Create TheRight Environment
Creating the right environment for sleeping can help you to wake feeling more rested each morning. Some of the things to take into consideration when designing your sleeping space include:
- It Should Be Quiet. If you are unable to control all the noise that can affect you when trying to go to sleep, it can help to create white noise such as with a fan or to give earplugs a try.
- Keep It Cool. Scientists have found that a cool room can be more effective in getting a good night’s sleep. Some find that it’s helpful to turn the heat down, open a window, or use a fan. The Sleep Foundation shares that trying to sleep in too warm of a space can impact your sleep-wake cycle.

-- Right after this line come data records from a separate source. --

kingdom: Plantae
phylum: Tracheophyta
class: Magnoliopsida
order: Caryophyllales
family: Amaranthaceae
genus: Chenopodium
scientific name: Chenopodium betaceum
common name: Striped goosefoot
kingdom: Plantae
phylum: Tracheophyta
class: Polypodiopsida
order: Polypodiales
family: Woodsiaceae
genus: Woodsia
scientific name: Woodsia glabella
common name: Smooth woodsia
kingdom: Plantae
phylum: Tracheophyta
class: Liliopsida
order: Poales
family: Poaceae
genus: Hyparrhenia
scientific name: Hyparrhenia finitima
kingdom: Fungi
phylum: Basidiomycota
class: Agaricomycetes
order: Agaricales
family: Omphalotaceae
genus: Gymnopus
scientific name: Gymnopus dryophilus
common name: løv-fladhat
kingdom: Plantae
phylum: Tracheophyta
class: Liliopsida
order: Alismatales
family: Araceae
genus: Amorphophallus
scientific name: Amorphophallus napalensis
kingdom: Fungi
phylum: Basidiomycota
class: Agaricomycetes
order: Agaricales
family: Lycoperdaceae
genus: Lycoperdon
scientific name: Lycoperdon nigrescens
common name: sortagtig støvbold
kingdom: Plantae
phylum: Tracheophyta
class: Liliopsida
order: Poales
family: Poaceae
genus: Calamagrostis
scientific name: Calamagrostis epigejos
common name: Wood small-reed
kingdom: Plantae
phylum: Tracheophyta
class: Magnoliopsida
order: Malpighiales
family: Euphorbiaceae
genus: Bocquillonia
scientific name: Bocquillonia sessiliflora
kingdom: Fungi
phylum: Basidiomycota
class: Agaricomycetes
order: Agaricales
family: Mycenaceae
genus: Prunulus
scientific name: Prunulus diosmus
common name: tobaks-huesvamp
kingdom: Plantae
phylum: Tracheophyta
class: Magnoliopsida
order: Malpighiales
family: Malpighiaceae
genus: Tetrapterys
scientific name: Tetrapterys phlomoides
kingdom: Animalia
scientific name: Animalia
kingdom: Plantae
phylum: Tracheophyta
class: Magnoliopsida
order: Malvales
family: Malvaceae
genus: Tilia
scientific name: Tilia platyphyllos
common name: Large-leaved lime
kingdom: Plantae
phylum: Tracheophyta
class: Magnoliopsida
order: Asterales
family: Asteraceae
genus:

- Make It Dark. Light can have an impact on your sleep-wake cycle. During the day, it can be helpful to expose yourself to natural lighting. If you live somewhere, that doesn’t get a lot of natural sunlight, and it can be helpful to try using a lightbox. Leading up to the time you want to fall asleep, it’s helpful to start to reduce the light you’re exposing yourself to. And, it can help to keep your room dark when sleeping. This can help signal to your body that it’s time to fall asleep.
- Get TheRight Mattress. If you find that you’re tossing and turning all night, it could be that your mattress is uncomfortable. Try to find a mattress that is comfortable to you while still giving you the support that your body needs. Being comfortable can help you to sleep better.
If you’re struggling to get the sleep that you need at night, don’t hesitate to reach out to a professional for help. As you can see, getting good sleep can have an impact on many areas of your life, including your physical and mental health.
There are many different health conditions and disorders that can impact your sleep-wake cycle. Some medications could be making it more difficult to get the right amount of sleep each night. Talk to your doctor about your challenges so they can help you diagnose the problem.
It can also be helpful to talk to a therapist, like those at BetterHelp, if you’re struggling with your sleep habits. There are many mental health challenges other than sleep disorders that could be causing you to struggle with insomnia or even an occasional sleepless night. A therapist can work with you to try working through your anxiety or identifying where your sleep issues are coming from.
There are a number of treatments that can help you to get better sleep, depending on what the cause is. Some people with sleep apnea benefit from wearing a CPAP to help them get enough oxygen throughout the night. Others benefit from medication to help them improve their sleep-wake cycles. And, there are still others that find relief from sleepless nights through the progress they make in therapy.
The right treatment, or combination of treatments, can vary from person to person. So, if you’re struggling with sleep, talking to a professional can help you start to identify the right steps you can take to see improvements.